Can you extend the explanation below about returning values from inside if statements, picking up right after its last line, "(firstTwoAngles == 120)"?

---------- Exercise text

If you have an if statement & you want to return a value from inside it, then you need to make sure that both true & false conditions return a value. There are a couple ways to do that. One is to add an else clause with a return value:
float maximum(float a, float b)
{
if (a > b)
{
return a;
}
else
{
return b;
}
}
This way, no matter which path you take through the if statement, there is a return statement.
Another option is to move the return statement outside of the if statement entirely:
float maximum(float a, float b)
{
float max = b;
if (a > b)
{
max = a;
}
return max;
}
Then it doesn’t matter whether you go through the if statement, you still get to the return either way. This is my personal preference - you can come back & make changes to the function later on & you don’t have to worry about where your return statements are; there’s only one and it’s right there at the end.
A boolean only has two values, true or false. In your original code you wrote
(firstTwoAngles == 120)

--------------------
---------- Recorded information

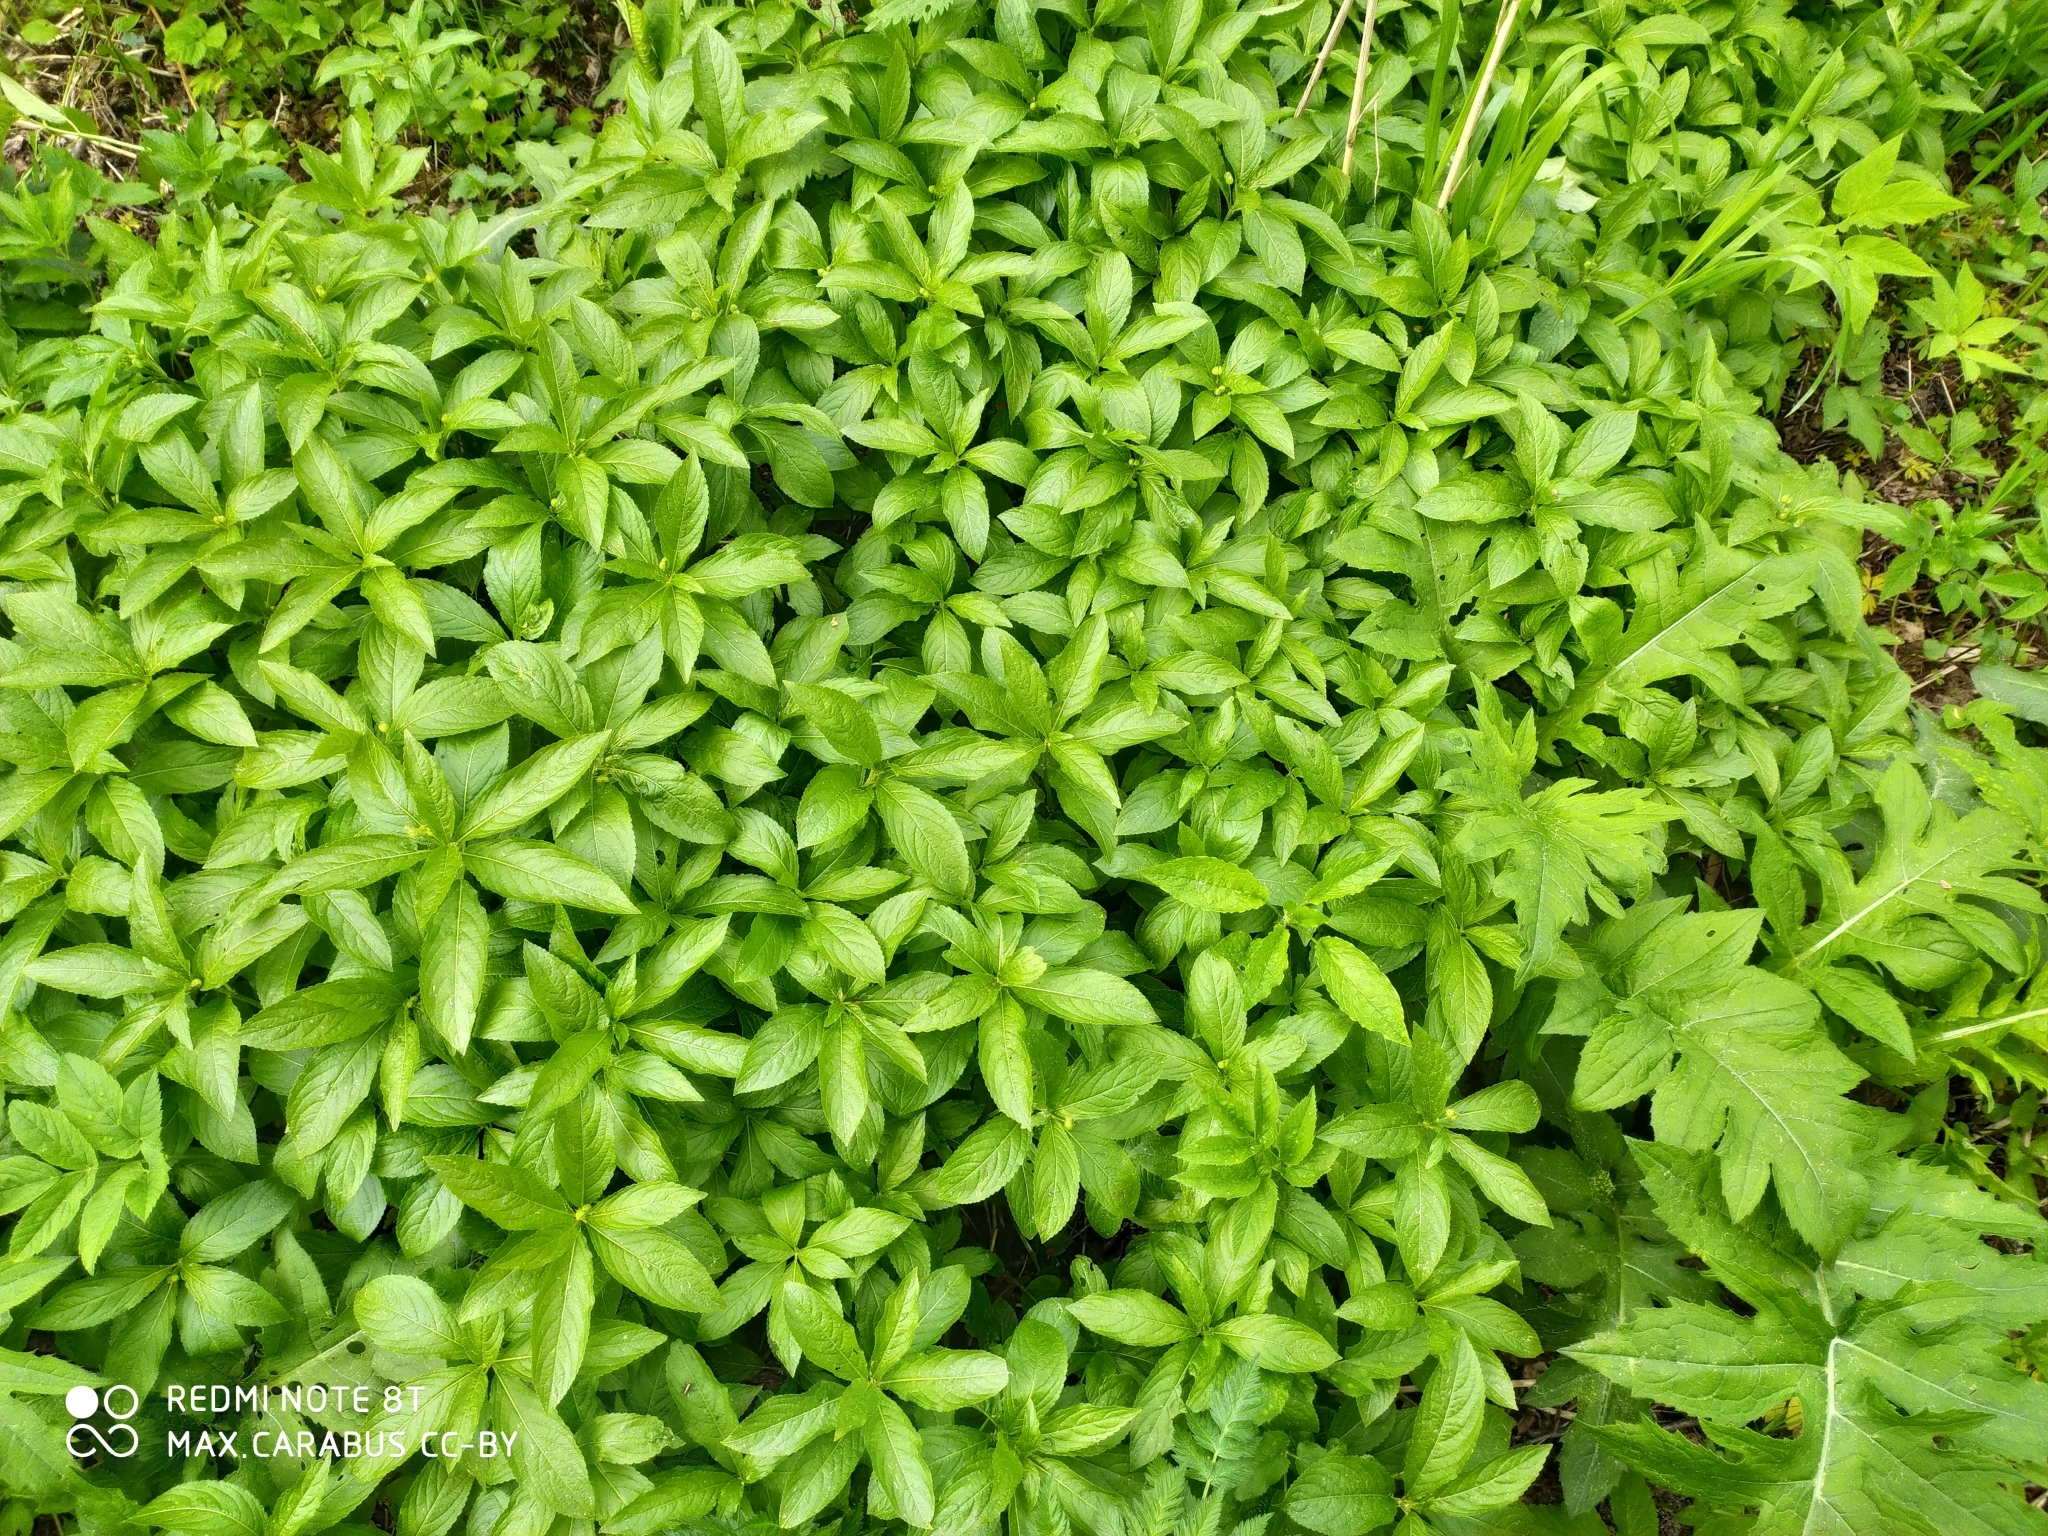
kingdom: Plantae
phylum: Tracheophyta
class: Magnoliopsida
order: Malpighiales
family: Euphorbiaceae
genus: Mercurialis
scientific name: Mercurialis perennis
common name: Dog mercury
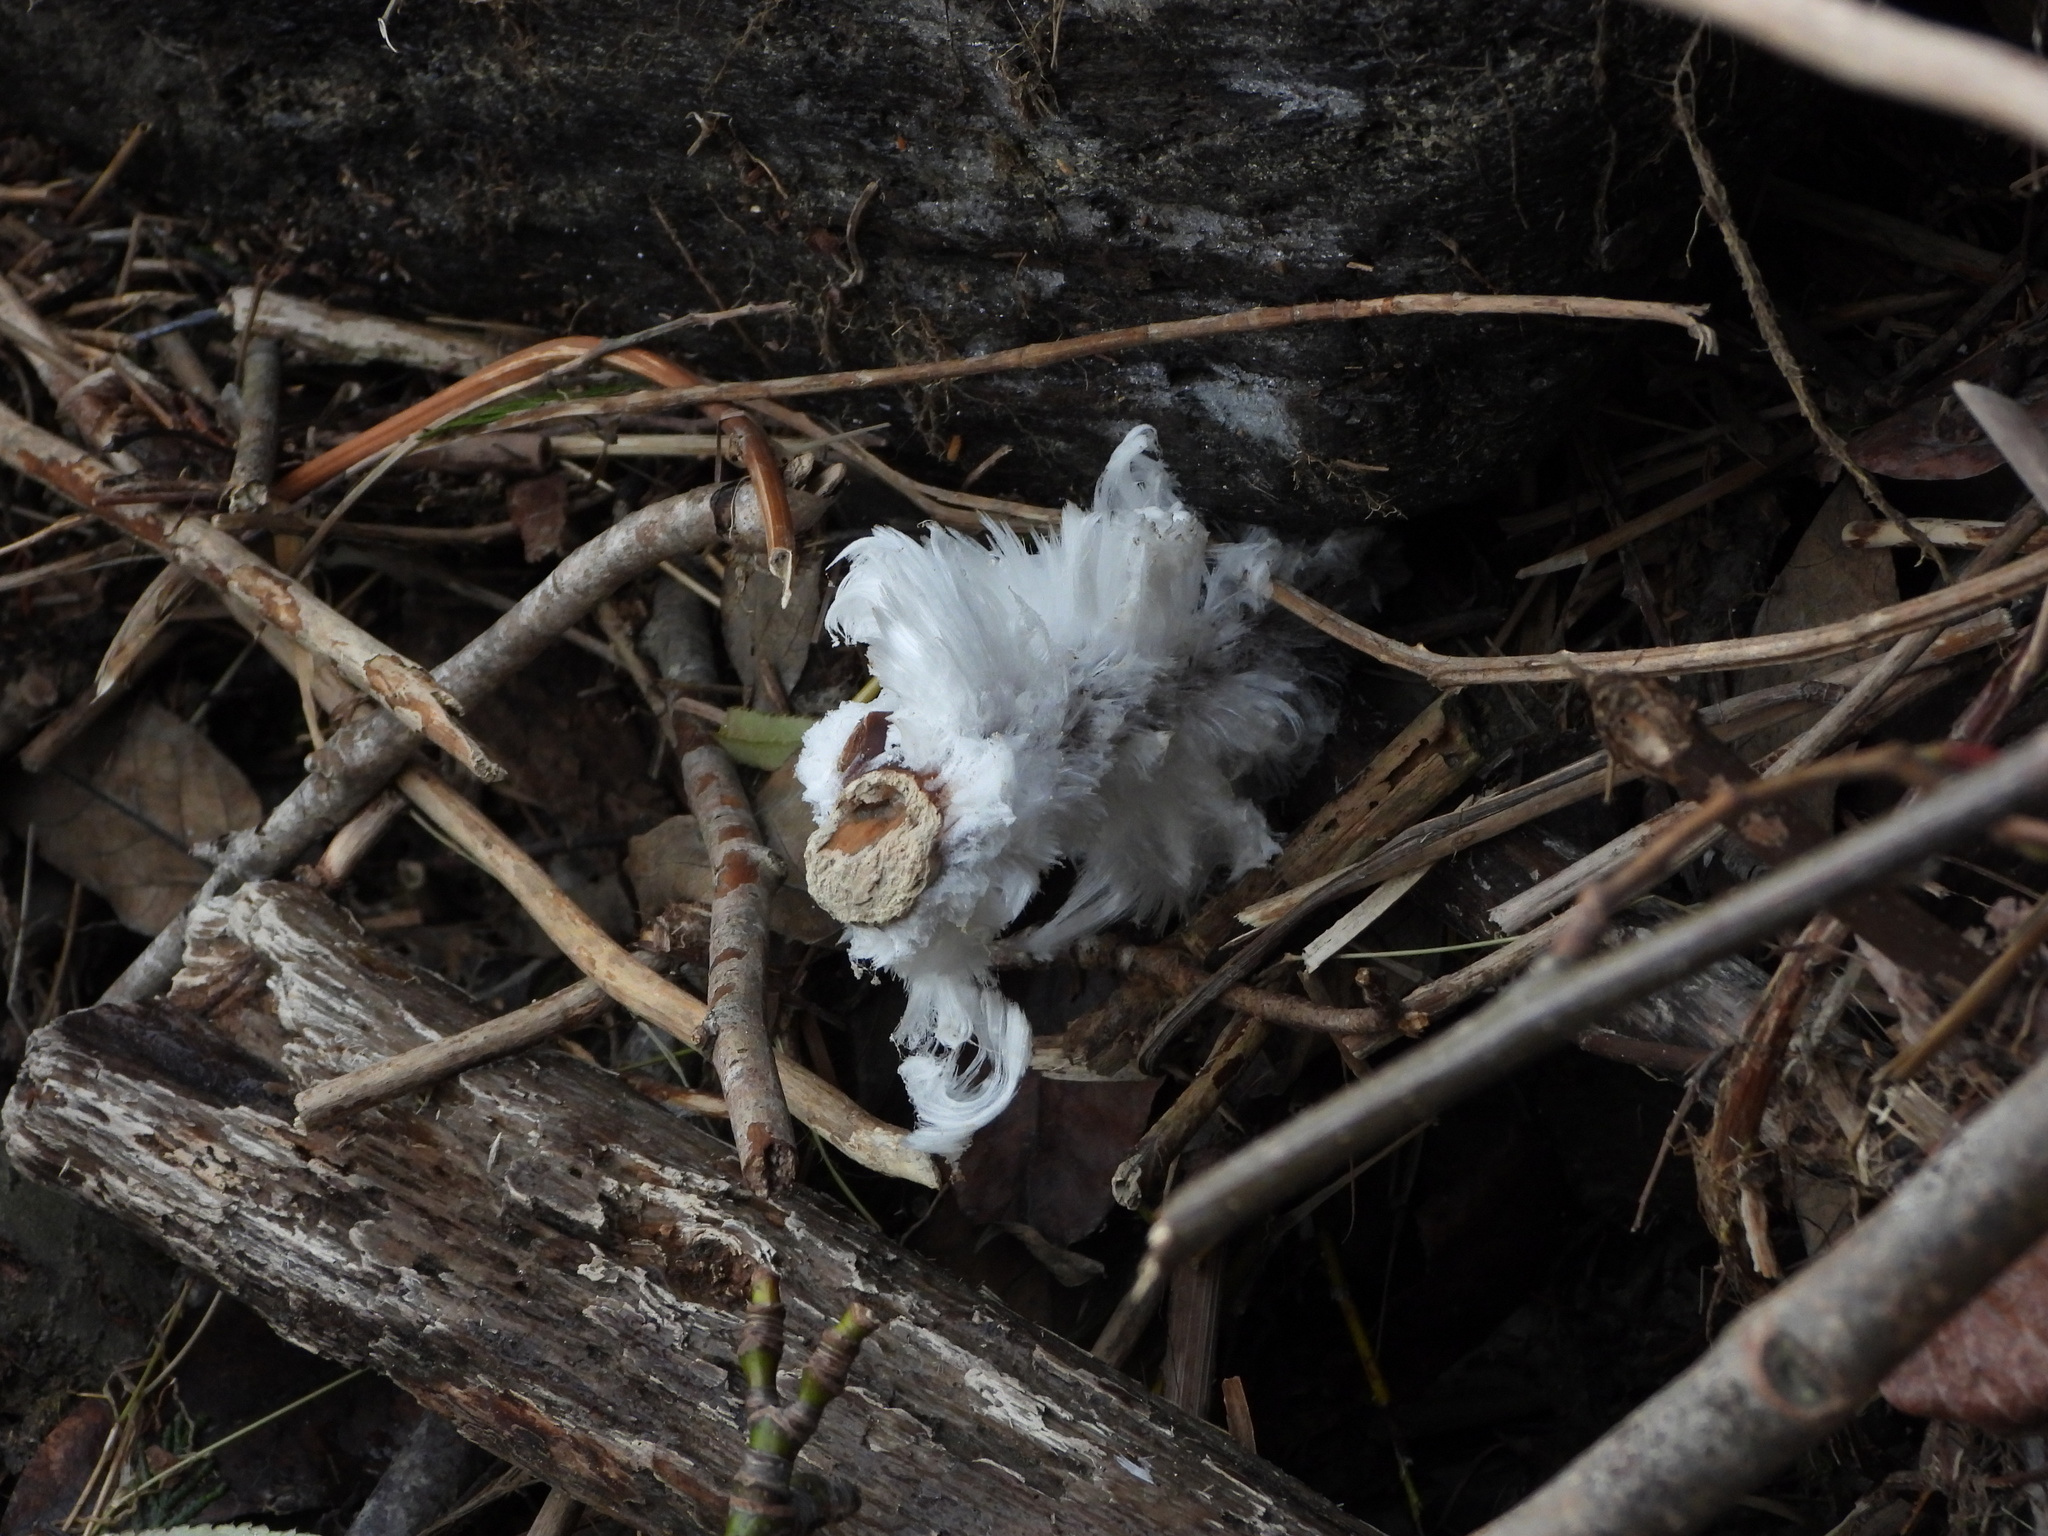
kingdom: Fungi
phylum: Basidiomycota
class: Agaricomycetes
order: Auriculariales
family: Auriculariaceae
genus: Exidiopsis
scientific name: Exidiopsis effusa
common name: Hair ice crust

--------------------

[Task response]
firstTwoAngles was declared as a boolean, and comparing a boolean to 120 doesn’t make any sense; you compare it to either true or false.
If you want to know whether the two angles passed in to the function add up to something between 0 and 120, you would do something like
float firstTwoAngles = firstAngle + secondAngle;
if ((firstTwoAngles >= 0.0) && (firstTwoAngles <= 120.0))
{
// do something here
}
&& is a logical operator, you only use it on boolean values. In your original code you wrote
(firstAngle && secondAngle)
Since firstAngle and secondAngle are both floats, you would never use && to combine them.